- **What needs to be done**
Reproduce the whole listing, keeping every character the same.

- **Data to examine**
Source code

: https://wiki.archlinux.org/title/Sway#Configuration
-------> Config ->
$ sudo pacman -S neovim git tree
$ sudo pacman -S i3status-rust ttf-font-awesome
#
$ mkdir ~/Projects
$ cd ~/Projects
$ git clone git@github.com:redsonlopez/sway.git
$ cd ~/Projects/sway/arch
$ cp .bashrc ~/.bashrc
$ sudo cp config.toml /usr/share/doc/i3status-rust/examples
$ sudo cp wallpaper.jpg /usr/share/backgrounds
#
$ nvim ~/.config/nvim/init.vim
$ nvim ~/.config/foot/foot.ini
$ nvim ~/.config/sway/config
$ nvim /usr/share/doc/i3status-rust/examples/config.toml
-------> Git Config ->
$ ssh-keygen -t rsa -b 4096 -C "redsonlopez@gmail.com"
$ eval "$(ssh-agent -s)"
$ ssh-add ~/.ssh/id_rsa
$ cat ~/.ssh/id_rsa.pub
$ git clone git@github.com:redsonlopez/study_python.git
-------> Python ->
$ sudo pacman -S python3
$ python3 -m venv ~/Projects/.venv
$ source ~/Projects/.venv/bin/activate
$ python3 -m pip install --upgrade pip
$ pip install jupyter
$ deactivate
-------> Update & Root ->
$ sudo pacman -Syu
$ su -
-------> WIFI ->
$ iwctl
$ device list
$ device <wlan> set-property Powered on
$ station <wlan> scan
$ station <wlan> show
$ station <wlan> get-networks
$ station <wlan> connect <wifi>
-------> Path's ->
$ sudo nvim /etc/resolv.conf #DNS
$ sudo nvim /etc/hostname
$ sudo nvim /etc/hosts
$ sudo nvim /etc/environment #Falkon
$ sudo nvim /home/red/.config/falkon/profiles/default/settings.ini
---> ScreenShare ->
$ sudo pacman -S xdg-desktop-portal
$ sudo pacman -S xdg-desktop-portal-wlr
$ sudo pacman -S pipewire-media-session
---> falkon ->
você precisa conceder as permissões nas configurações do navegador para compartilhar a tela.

- **Final answer**
Source code

: https://wiki.archlinux.org/title/Sway#Configuration
-------> Config ->
$ sudo pacman -S neovim git tree
$ sudo pacman -S i3status-rust ttf-font-awesome
#
$ mkdir ~/Projects
$ cd ~/Projects
$ git clone git@github.com:redsonlopez/sway.git
$ cd ~/Projects/sway/arch
$ cp .bashrc ~/.bashrc
$ sudo cp config.toml /usr/share/doc/i3status-rust/examples
$ sudo cp wallpaper.jpg /usr/share/backgrounds
#
$ nvim ~/.config/nvim/init.vim
$ nvim ~/.config/foot/foot.ini
$ nvim ~/.config/sway/config
$ nvim /usr/share/doc/i3status-rust/examples/config.toml
-------> Git Config ->
$ ssh-keygen -t rsa -b 4096 -C "redsonlopez@gmail.com"
$ eval "$(ssh-agent -s)"
$ ssh-add ~/.ssh/id_rsa
$ cat ~/.ssh/id_rsa.pub
$ git clone git@github.com:redsonlopez/study_python.git
-------> Python ->
$ sudo pacman -S python3
$ python3 -m venv ~/Projects/.venv
$ source ~/Projects/.venv/bin/activate
$ python3 -m pip install --upgrade pip
$ pip install jupyter
$ deactivate
-------> Update & Root ->
$ sudo pacman -Syu
$ su -
-------> WIFI ->
$ iwctl
$ device list
$ device <wlan> set-property Powered on
$ station <wlan> scan
$ station <wlan> show
$ station <wlan> get-networks
$ station <wlan> connect <wifi>
-------> Path's ->
$ sudo nvim /etc/resolv.conf #DNS
$ sudo nvim /etc/hostname
$ sudo nvim /etc/hosts
$ sudo nvim /etc/environment #Falkon
$ sudo nvim /home/red/.config/falkon/profiles/default/settings.ini
---> ScreenShare ->
$ sudo pacman -S xdg-desktop-portal
$ sudo pacman -S xdg-desktop-portal-wlr
$ sudo pacman -S pipewire-media-session
---> falkon ->
você precisa conceder as permissões nas configurações do navegador para compartilhar a tela.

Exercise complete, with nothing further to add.